▶ Exercise objective
Look through the records below for the line with "Which of A, B, C, D" and the line with "Pairs across planes, xy+32", then return those lines and all lines between, exactly.

#### Information provided ####

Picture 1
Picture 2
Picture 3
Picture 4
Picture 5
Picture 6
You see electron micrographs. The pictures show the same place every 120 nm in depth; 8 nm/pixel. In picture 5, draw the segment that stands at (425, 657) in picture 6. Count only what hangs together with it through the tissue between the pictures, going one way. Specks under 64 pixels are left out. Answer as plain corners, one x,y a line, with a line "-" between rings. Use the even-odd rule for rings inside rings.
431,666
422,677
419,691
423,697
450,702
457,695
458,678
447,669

####
#### Information provided ####

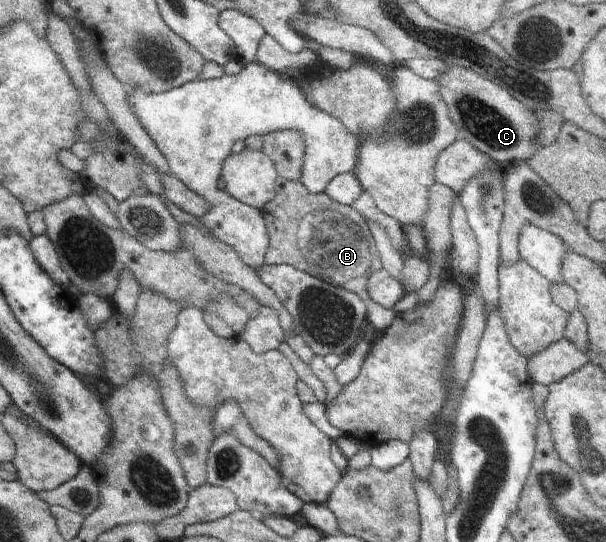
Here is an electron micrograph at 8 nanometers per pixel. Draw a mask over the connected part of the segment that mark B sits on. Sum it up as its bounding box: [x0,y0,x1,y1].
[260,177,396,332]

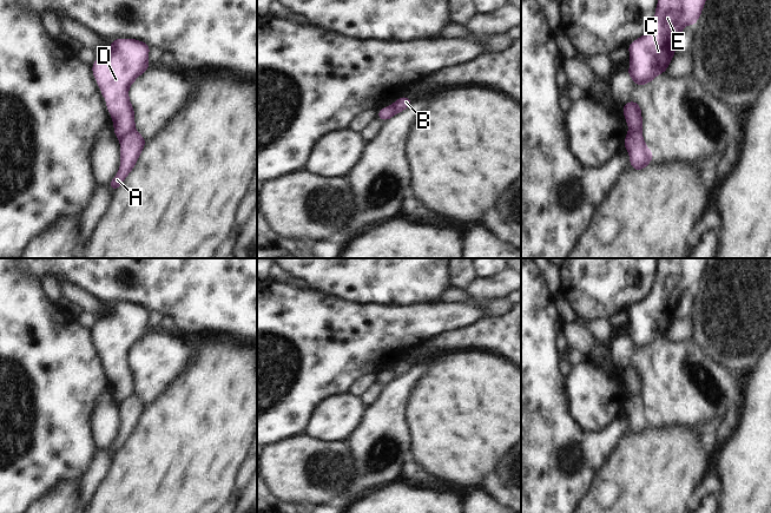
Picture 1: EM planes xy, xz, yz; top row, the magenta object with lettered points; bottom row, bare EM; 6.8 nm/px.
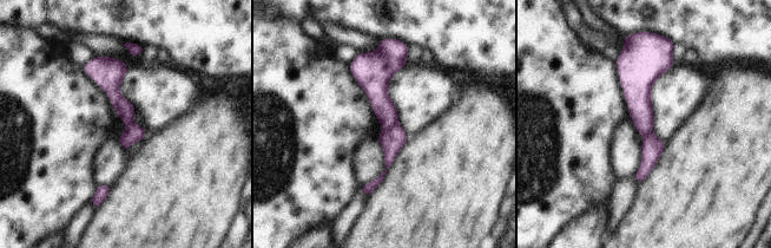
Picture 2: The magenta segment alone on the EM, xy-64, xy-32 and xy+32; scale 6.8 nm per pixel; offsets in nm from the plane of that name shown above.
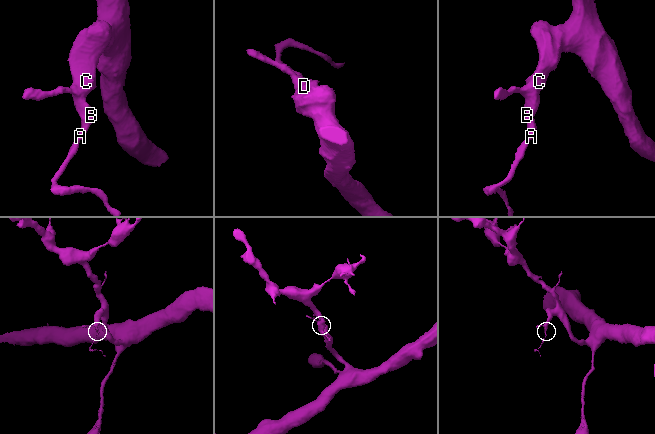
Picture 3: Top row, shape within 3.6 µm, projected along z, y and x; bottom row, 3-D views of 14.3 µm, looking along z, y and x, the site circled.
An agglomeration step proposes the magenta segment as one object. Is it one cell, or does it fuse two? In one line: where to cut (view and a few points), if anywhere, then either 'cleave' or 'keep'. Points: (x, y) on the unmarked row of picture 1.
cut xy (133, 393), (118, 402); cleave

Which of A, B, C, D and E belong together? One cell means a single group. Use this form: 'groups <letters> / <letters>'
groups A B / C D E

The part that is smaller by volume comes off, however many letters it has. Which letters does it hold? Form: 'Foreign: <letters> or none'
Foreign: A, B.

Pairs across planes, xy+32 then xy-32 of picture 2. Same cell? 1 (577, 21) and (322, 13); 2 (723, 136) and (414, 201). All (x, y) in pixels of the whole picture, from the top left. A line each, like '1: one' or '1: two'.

####
#### Information provided ####

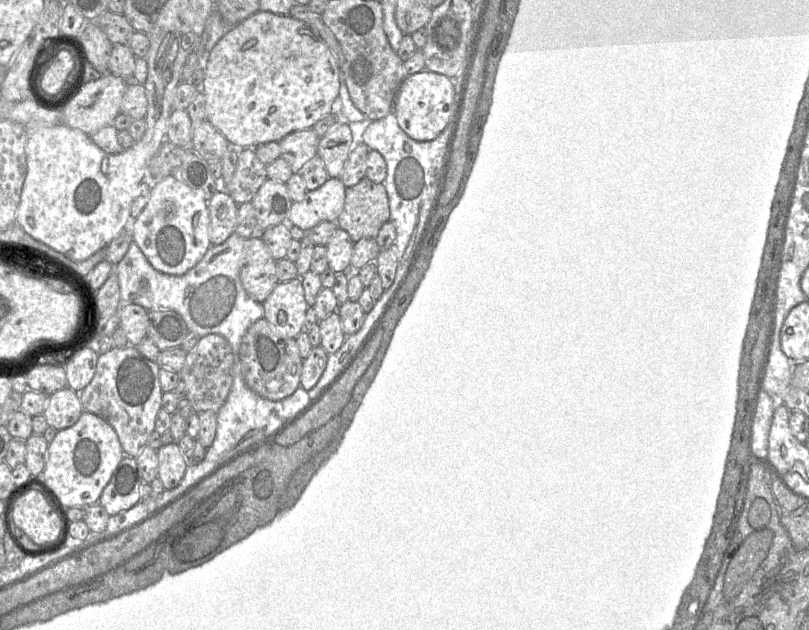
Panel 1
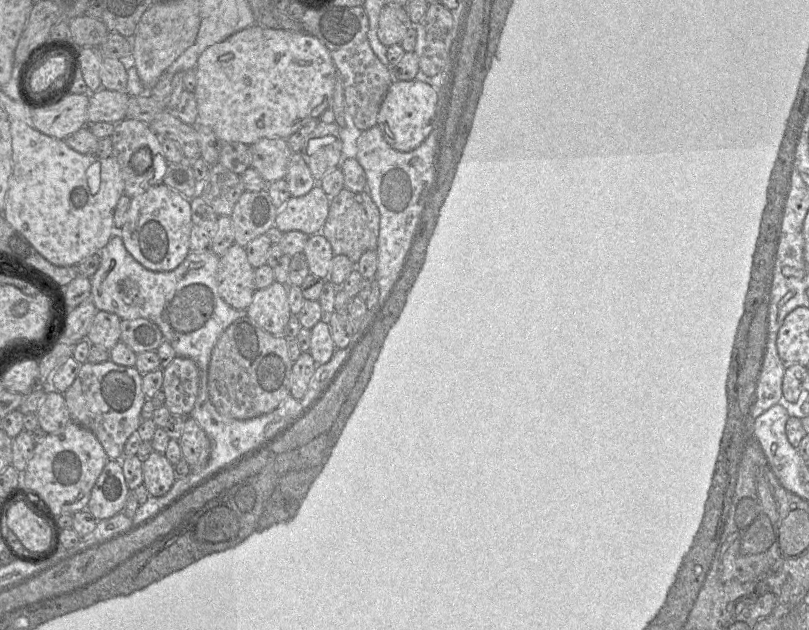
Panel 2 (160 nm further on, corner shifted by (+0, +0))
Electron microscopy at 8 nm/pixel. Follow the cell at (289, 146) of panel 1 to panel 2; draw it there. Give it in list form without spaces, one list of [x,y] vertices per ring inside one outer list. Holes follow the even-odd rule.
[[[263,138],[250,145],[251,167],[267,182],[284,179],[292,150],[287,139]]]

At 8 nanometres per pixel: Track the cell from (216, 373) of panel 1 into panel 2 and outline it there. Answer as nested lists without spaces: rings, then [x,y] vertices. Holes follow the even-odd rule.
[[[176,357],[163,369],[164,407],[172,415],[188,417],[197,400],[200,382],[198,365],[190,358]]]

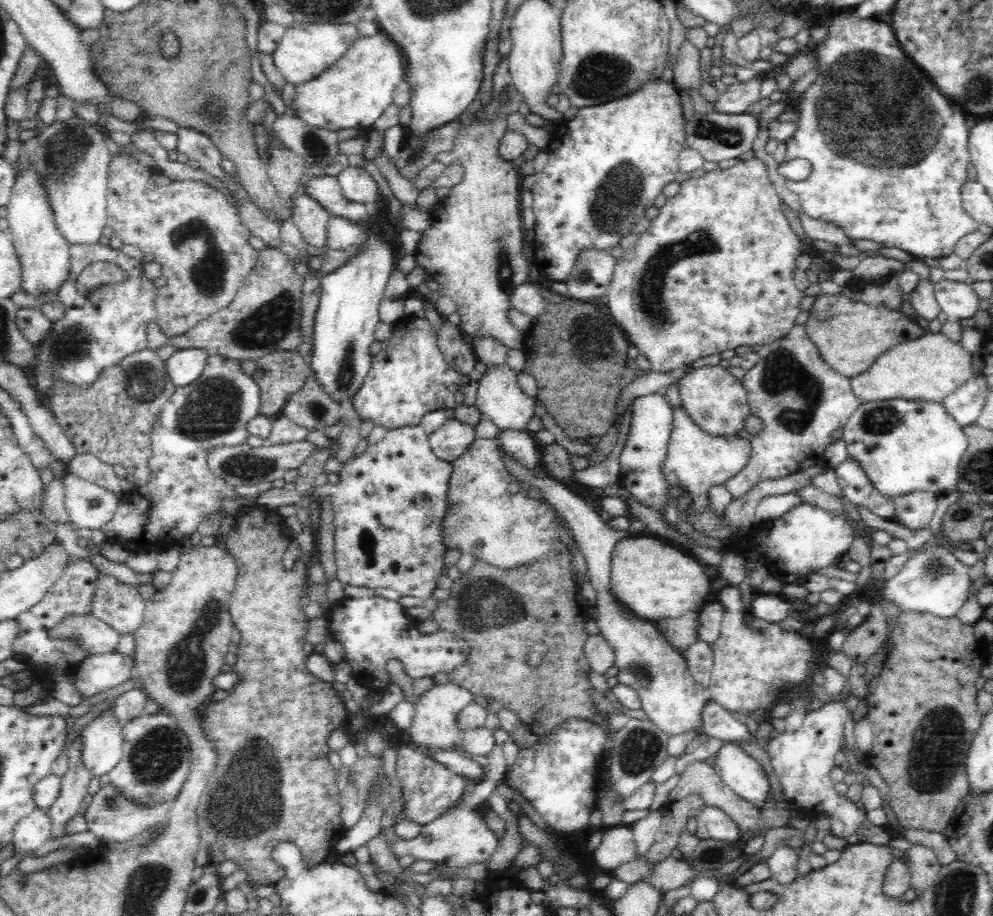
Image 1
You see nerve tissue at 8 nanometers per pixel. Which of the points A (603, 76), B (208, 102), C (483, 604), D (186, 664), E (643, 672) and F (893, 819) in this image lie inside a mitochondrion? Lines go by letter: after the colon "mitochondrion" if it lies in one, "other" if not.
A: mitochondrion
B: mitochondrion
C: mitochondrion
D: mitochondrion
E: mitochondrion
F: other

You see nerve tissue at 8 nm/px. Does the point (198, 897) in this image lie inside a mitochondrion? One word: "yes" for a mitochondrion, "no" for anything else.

####

▶ Exercise answer
Which of A, B, C, D and E belong together? One cell means a single group. Use this form: 'groups <letters> / <letters>'
groups A B / C D E

The part that is smaller by volume comes off, however many letters it has. Which letters does it hold? Form: 'Foreign: <letters> or none'
Foreign: A, B.

Pairs across planes, xy+32 then xy-32 of picture 2. Same cell? 1 (577, 21) and (322, 13); 2 (723, 136) and (414, 201). All (x, y) in pixels of the whole picture, from the top left. A line each, like '1: one' or '1: two'.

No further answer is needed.